AUFGABE: Setze den Text über Oberstleutnant Jürgen Rose fort, und zwar nach seinem letzten Satz.
== VORLIEGENDER TEXT
Gegen die Uniformierung des Denkens
Von Wolfgang Effenberger

Im Oktober 1997 fiel der damals 39-jährige Oberstleutnant Jürgen Rose, Sohn des WKII-Jagdfliegers Hans-Joachim Rose, mit seinem Artikel „Die allgemeine Wehrpflicht ist nicht mehr zu halten“ nicht nur den Lesern der Frankfurter Allgemeinen Zeitung auf. Aufgeschreckt und anscheinend verunsichert nahmen die Vorgesetzten Einfluss auf die bis dahin mustergültige Karriere des jungen und vielversprechenden Stabsoffiziers. Mit der folgenden Strafversetzung an das Luftwaffenamt Köln-Wahn wurde zwar die militärische Karriere beendet, dafür sollte aber eine publizistische beginnen.
====
== MITGELIEFERTES MATERIAL
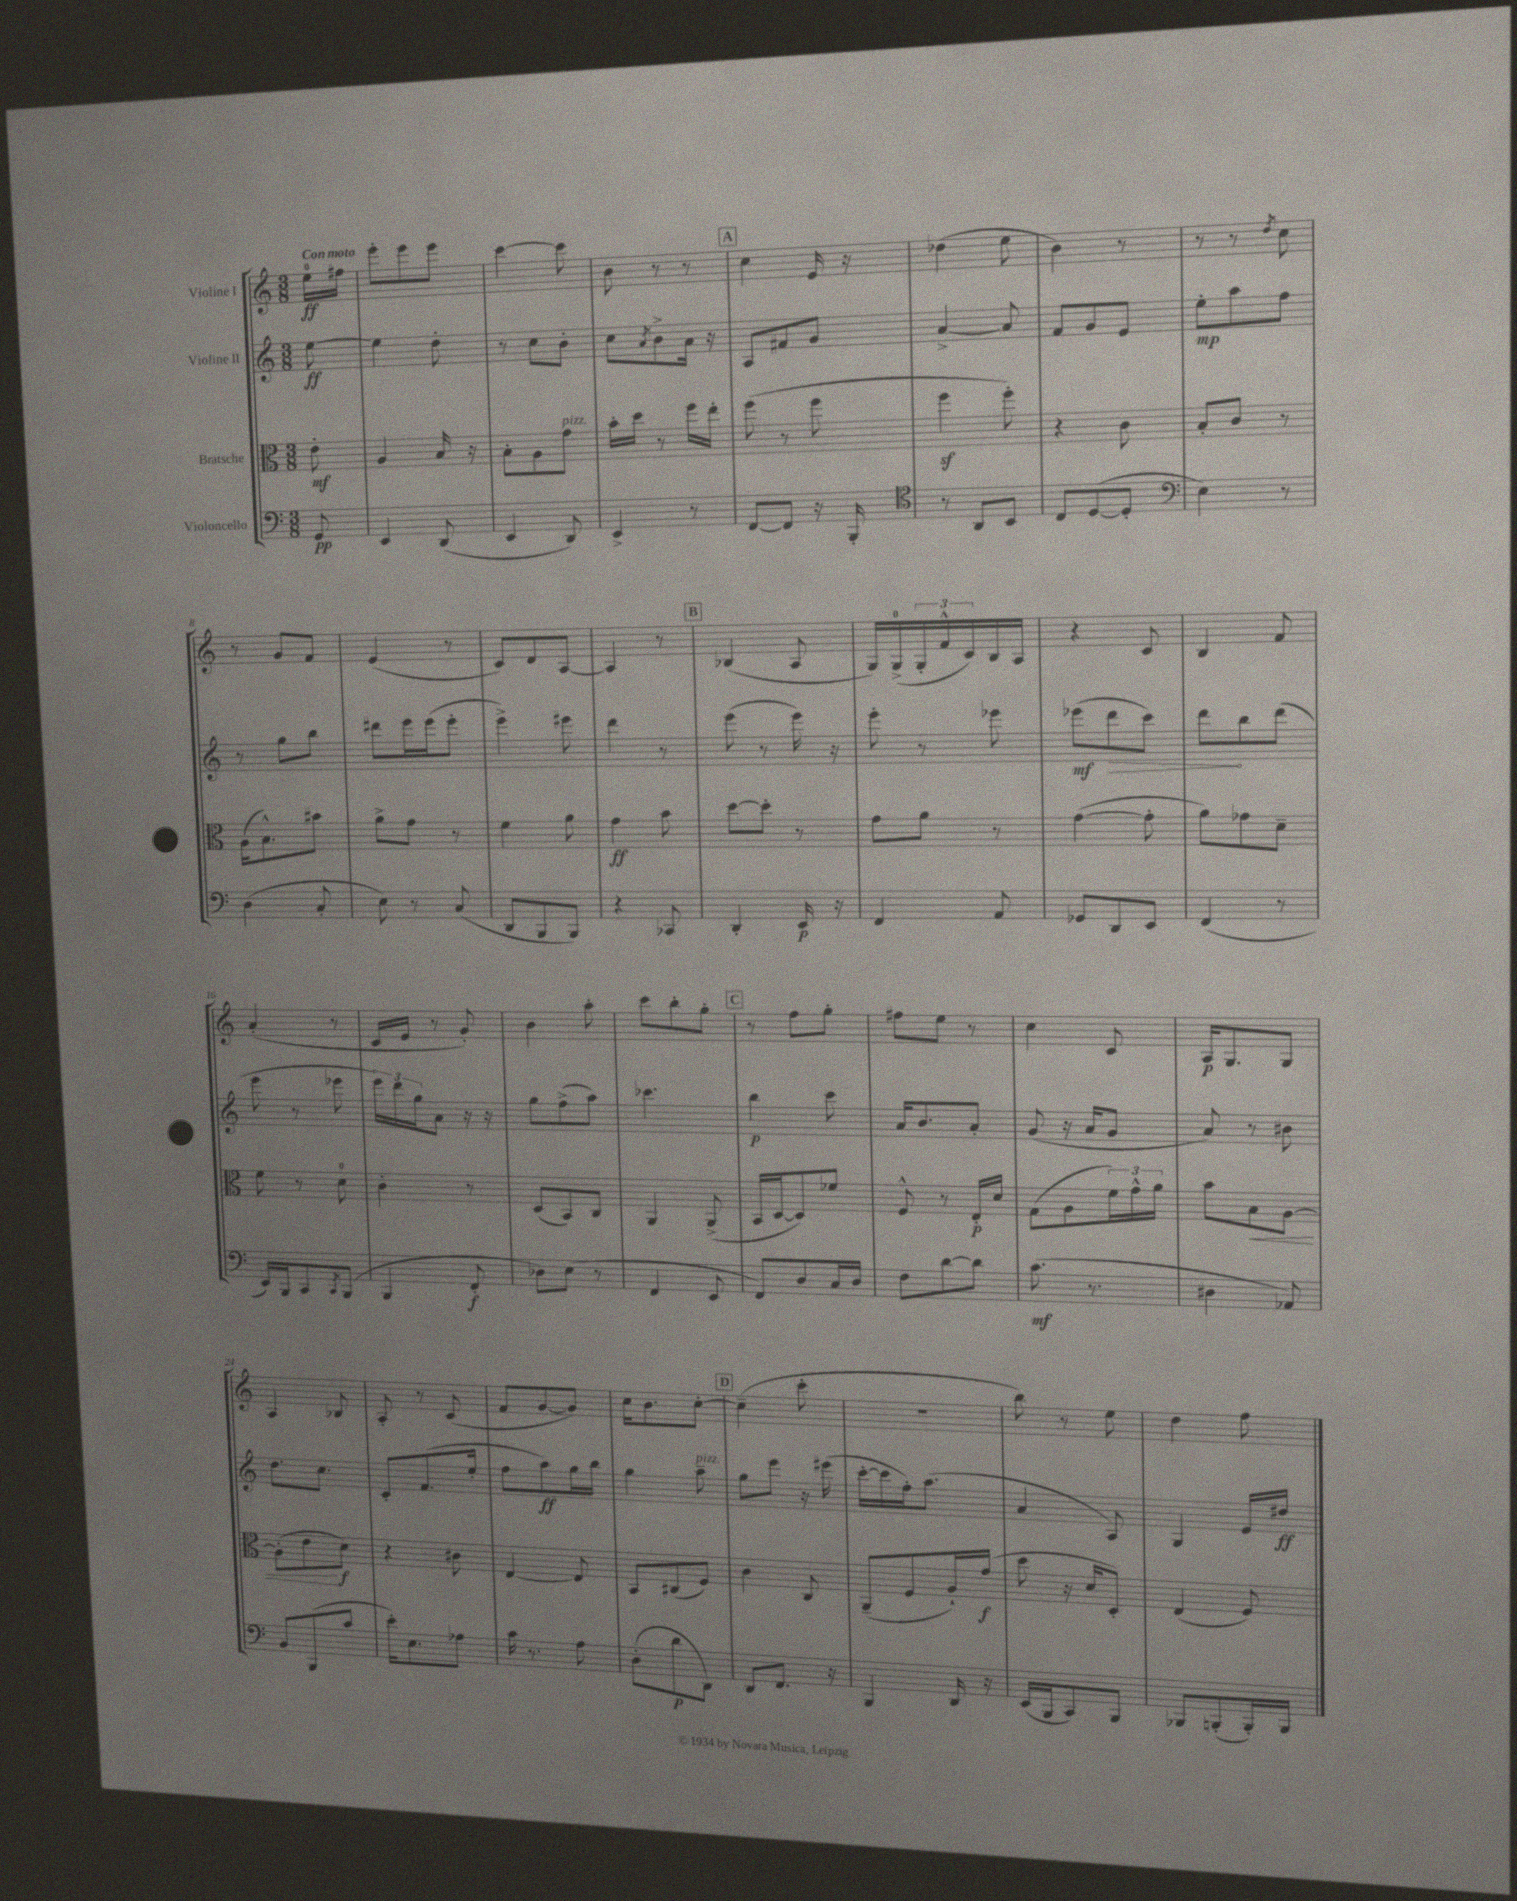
<<
\new StaffGroup <<
\new Staff = "s0" \with { instrumentName = "Violine I" } {
    \clef treble \key c \major \numericTimeSignature \time 3/8 \partial 8 \tempo "Con moto"
    e''16-0\ff fis''16 |
    e'''8-. e'''8 e'''8 |
    c'''4~ c'''8 |
    b'8 r8 r8 |
    \mark \markup { \box "A" } c''4 e'16 r16 |
    des''4( e''8 |
    b'4) r8 |
    r8 r8 \acciaccatura { d''8 } c''8 |
    r8 g'8 f'8 |
    e'4( r8 |
    c'8) d'8 a8~ |
    a4 r8 |
    \mark \markup { \box "B" } bes4( a8 |
    g16) g16-0->( \tuplet 3/2 { g16-. f'16-^ c'16) } b16 a16 |
    r4 c'8 |
    b4 f'8 |
    a'4-.( r8 |
    c'16 e'16 r8 g'8-.) |
    b'4 a''8-. |
    c'''8 b''8-. g''8-. |
    \mark \markup { \box "C" } r8 f''8 g''8-. |
    fis''8 e''8 r8 |
    c''4 c'8 |
    a16\p g8. g8 |
    a4 bes8 |
    a8-. r8 c'8( |
    f'8 g'8~ g'8) |
    c''16 b'8. c''8~-. |
    \mark \markup { \box "D" } c''4--( c'''8-. |
    R4. |
    b''8) r8 e''8 |
    d''4 f''8 \bar "|." |
}
\new Staff = "s1" \with { instrumentName = "Violine II" } {
    \clef treble \key c \major \numericTimeSignature \time 3/8 \partial 8
    e''8~\ff |
    e''4 d''8-. |
    r8 c''8 b'8-. |
    c''8 \acciaccatura { a'8 } b'8-> a'16 r16 |
    \mark \markup { \box "A" } a8 fis'8 g'8 |
    a'4~-> a'8 |
    f'8 g'8 e'8 |
    e''8-.\mp a''8 f''8 |
    r8 g''8 b''8 |
    dis'''8 e'''16 e'''16( e'''8-. |
    e'''4->) eis'''8 |
    d'''4 r8 |
    \mark \markup { \box "B" } e'''8( r8 e'''16) r16 |
    e'''8-. r8 ees'''8 |
    ees'''8\mf( \once \override Hairpin.circled-tip = ##t d'''8\> c'''8) |
    d'''8\! b''8 d'''8( |
    e'''8 r8 ees'''8 |
    \tuplet 3/2 { e'''16) d'''16 g''16 } a'8 r16 r16 |
    g''8 f''8->( a''8) |
    ces'''4. |
    \mark \markup { \box "C" } b''4\p c'''8 |
    a'16 b'8. a'8-. |
    g'8( r16 a'16 g'8 |
    a'8) r8 bis'8 |
    d''8. c''8. |
    c'8-. f'8.( e''16-. |
    f''8 a''8\ff) g''16 b''16 |
    g''4 a''8--^\markup { \italic "pizz." } |
    \mark \markup { \box "D" } g''8 e'''8 r16 eis'''16( |
    c'''16~-. c'''16 f''16-.) a''8.( |
    a'4 a8) |
    g4 e'16 dis''16\ff \bar "|." |
}
\new Staff = "s2" \with { instrumentName = "Bratsche" } {
    \clef alto \key c \major \numericTimeSignature \time 3/8 \partial 8
    e'8-.\mf |
    a4 b16 r16 |
    b8-. a8 g'8^\markup { \italic "pizz." } |
    b'16-. d''16 r8 f''16 e''16-. |
    \mark \markup { \box "A" } f''8( r8 f''8 |
    f''4\sf f''8-.) |
    r4 c'8 |
    b8-. c'8 r8 |
    a16( b8.-^) bis'8 |
    a'8-> g'8 r8 |
    f'4 a'8 |
    g'4\ff b'8 |
    \mark \markup { \box "B" } d''8~ d''8-. r8 |
    g'8 a'8 r8 |
    g'4~( g'8-. |
    a'8) ges'8 d'8-- |
    f'8 r8 d'8-0 |
    c'4-. r8 |
    d8( b,8) c8 |
    a,4 a,8->( |
    \mark \markup { \box "C" } b,16 d16~ d8) fes'8 |
    f8-^ r8 e16-.\p d'16 |
    g8( a8 \tuplet 3/2 { f'16) g'16-^ a'16 } |
    b'8 b8\< a8~ |
    a8-.( e'8\! d'8\f) |
    r4 cis'8 |
    e4~ e8 |
    b,8 cis8( f8) |
    \mark \markup { \box "D" } c'4 c8 |
    a,8--( f8 a16-!) g'16\f( |
    d''8 r16 d'16 d8-.) |
    e4( f8) \bar "|." |
}
\new Staff = "s3" \with { instrumentName = "Violoncello" } {
    \clef bass \key c \major \numericTimeSignature \time 3/8 \partial 8
    g,8\pp |
    e,4 d,8( |
    e,4 d,8) |
    e,4-> r8 |
    \mark \markup { \box "A" } f,8~ f,8 r16 b,,16-. |
    \clef tenor r8 a,8 b,8 |
    c8 d8~( d8-. |
    \clef bass e4) r8 |
    d4( c8-. |
    e8) r8 c8( |
    d,8 b,,8 b,,8) |
    r4 ces,8 |
    \mark \markup { \box "B" } d,4-. e,16\p r16 |
    f,4 a,8 |
    ges,8 d,8 e,8 |
    f,4( r8 |
    e,16) b,,16 c,8 \acciaccatura { c,8 } b,,8( |
    b,,4 f,8-.\f |
    des8) e8( r8 |
    f,4 e,8 |
    \mark \markup { \box "C" } f,8) d8 c16 d16 |
    f8 d'8~ d'8 |
    c'8.\mf( r8. |
    dis4 aes,8) |
    b,8 b,,8( c'8 |
    e'16-.) e8. aes8 |
    c'16 r8. a8 |
    d8-.( d'8\p d,8) |
    \mark \markup { \box "D" } d,8 f,8. r16 |
    b,,4 d,16 r16 |
    e,16( b,,16 c,8) b,,8 |
    bes,,8 b,,8-.( b,,16-.) b,,16 \bar "|." |
}
>>
>>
====
ERGEBNIS UNTEN:
Antikriegsbuchautor und Oberstleutnant – 
Jürgen Rose
NRhZ-Archiv
Seither sind Roses Artikel in den Wochenzeitschriften wie "Der Freitag", der "Neuen Rheinischen Zeitung" oder "Ossietzky" legendär. Das brachte ihm dann weitere Strafversetzungen und Disziplinarbußen bis hin zu 3.000 Euro ein. Doch damit stieg auch sein Bekanntheitsgrad. Nun entwickelte sich Rose zum gern gesehenen Vortragsredner in den Aulen von Universitäten und  Talk-Shows bemühen sich um ihn als Gast. Das militärische Umfeld dieses kritisch hinterfragenden und unbeugsamen Soldaten ist dem Rezensenten als langjährigem Zeitsoldaten und Wehrübenden wohlvertraut.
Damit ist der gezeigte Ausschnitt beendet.